*** SUPPLIED DATA Section Begins ***

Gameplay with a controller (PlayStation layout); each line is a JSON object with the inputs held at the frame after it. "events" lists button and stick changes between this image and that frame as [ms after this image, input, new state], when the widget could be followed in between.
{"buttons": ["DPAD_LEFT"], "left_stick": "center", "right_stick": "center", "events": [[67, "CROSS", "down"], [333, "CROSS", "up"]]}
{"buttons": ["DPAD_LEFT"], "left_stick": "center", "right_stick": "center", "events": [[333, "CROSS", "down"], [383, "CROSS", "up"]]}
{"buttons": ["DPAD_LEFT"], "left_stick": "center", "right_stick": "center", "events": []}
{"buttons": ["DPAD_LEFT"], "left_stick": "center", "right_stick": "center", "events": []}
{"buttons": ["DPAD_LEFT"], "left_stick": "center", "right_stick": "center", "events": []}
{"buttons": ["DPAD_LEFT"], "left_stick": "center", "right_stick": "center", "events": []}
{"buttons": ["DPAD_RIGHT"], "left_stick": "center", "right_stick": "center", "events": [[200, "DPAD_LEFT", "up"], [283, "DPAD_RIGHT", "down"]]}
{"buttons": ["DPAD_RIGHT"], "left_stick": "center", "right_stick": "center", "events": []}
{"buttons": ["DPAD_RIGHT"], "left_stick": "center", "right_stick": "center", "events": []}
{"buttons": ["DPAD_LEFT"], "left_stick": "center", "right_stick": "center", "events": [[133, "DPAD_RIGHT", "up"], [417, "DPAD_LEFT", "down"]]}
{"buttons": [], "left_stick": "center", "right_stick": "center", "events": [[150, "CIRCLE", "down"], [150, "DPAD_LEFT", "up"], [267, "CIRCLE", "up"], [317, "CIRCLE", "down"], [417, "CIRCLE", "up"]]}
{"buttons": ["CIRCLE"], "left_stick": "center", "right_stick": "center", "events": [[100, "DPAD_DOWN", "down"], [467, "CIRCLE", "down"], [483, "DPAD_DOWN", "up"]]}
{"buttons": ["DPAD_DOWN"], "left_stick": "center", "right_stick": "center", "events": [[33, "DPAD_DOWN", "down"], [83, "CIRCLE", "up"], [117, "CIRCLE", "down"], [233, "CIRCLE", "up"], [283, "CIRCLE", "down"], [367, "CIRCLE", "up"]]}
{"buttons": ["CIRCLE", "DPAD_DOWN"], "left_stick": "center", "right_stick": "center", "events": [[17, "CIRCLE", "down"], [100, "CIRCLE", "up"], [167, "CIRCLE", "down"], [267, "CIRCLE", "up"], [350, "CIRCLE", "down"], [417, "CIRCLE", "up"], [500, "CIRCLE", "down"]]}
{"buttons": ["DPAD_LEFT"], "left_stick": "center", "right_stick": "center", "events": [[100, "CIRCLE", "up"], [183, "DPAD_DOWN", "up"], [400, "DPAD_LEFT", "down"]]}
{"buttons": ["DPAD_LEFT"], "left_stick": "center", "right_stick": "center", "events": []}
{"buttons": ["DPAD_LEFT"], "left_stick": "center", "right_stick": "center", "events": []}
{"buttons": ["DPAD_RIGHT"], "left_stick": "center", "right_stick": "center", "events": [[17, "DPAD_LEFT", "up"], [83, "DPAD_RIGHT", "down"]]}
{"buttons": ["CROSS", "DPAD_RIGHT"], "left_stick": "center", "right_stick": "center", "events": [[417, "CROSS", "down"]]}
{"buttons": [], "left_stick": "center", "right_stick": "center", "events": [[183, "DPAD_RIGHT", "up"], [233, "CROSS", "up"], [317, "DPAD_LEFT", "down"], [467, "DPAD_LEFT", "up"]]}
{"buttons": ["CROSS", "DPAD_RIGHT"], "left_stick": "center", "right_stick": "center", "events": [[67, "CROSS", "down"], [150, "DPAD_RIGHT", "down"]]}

*** SUPPLIED DATA Section Ends ***

ASSIGNMENT: Once more, print all the records exactly.

WRITTEN ANSWER:
Gameplay with a controller (PlayStation layout); each line is a JSON object with the inputs held at the frame after it. "events" lists button and stick changes between this image and that frame as [ms after this image, input, new state], when the widget could be followed in between.
{"buttons": ["DPAD_LEFT"], "left_stick": "center", "right_stick": "center", "events": [[67, "CROSS", "down"], [333, "CROSS", "up"]]}
{"buttons": ["DPAD_LEFT"], "left_stick": "center", "right_stick": "center", "events": [[333, "CROSS", "down"], [383, "CROSS", "up"]]}
{"buttons": ["DPAD_LEFT"], "left_stick": "center", "right_stick": "center", "events": []}
{"buttons": ["DPAD_LEFT"], "left_stick": "center", "right_stick": "center", "events": []}
{"buttons": ["DPAD_LEFT"], "left_stick": "center", "right_stick": "center", "events": []}
{"buttons": ["DPAD_LEFT"], "left_stick": "center", "right_stick": "center", "events": []}
{"buttons": ["DPAD_RIGHT"], "left_stick": "center", "right_stick": "center", "events": [[200, "DPAD_LEFT", "up"], [283, "DPAD_RIGHT", "down"]]}
{"buttons": ["DPAD_RIGHT"], "left_stick": "center", "right_stick": "center", "events": []}
{"buttons": ["DPAD_RIGHT"], "left_stick": "center", "right_stick": "center", "events": []}
{"buttons": ["DPAD_LEFT"], "left_stick": "center", "right_stick": "center", "events": [[133, "DPAD_RIGHT", "up"], [417, "DPAD_LEFT", "down"]]}
{"buttons": [], "left_stick": "center", "right_stick": "center", "events": [[150, "CIRCLE", "down"], [150, "DPAD_LEFT", "up"], [267, "CIRCLE", "up"], [317, "CIRCLE", "down"], [417, "CIRCLE", "up"]]}
{"buttons": ["CIRCLE"], "left_stick": "center", "right_stick": "center", "events": [[100, "DPAD_DOWN", "down"], [467, "CIRCLE", "down"], [483, "DPAD_DOWN", "up"]]}
{"buttons": ["DPAD_DOWN"], "left_stick": "center", "right_stick": "center", "events": [[33, "DPAD_DOWN", "down"], [83, "CIRCLE", "up"], [117, "CIRCLE", "down"], [233, "CIRCLE", "up"], [283, "CIRCLE", "down"], [367, "CIRCLE", "up"]]}
{"buttons": ["CIRCLE", "DPAD_DOWN"], "left_stick": "center", "right_stick": "center", "events": [[17, "CIRCLE", "down"], [100, "CIRCLE", "up"], [167, "CIRCLE", "down"], [267, "CIRCLE", "up"], [350, "CIRCLE", "down"], [417, "CIRCLE", "up"], [500, "CIRCLE", "down"]]}
{"buttons": ["DPAD_LEFT"], "left_stick": "center", "right_stick": "center", "events": [[100, "CIRCLE", "up"], [183, "DPAD_DOWN", "up"], [400, "DPAD_LEFT", "down"]]}
{"buttons": ["DPAD_LEFT"], "left_stick": "center", "right_stick": "center", "events": []}
{"buttons": ["DPAD_LEFT"], "left_stick": "center", "right_stick": "center", "events": []}
{"buttons": ["DPAD_RIGHT"], "left_stick": "center", "right_stick": "center", "events": [[17, "DPAD_LEFT", "up"], [83, "DPAD_RIGHT", "down"]]}
{"buttons": ["CROSS", "DPAD_RIGHT"], "left_stick": "center", "right_stick": "center", "events": [[417, "CROSS", "down"]]}
{"buttons": [], "left_stick": "center", "right_stick": "center", "events": [[183, "DPAD_RIGHT", "up"], [233, "CROSS", "up"], [317, "DPAD_LEFT", "down"], [467, "DPAD_LEFT", "up"]]}
{"buttons": ["CROSS", "DPAD_RIGHT"], "left_stick": "center", "right_stick": "center", "events": [[67, "CROSS", "down"], [150, "DPAD_RIGHT", "down"]]}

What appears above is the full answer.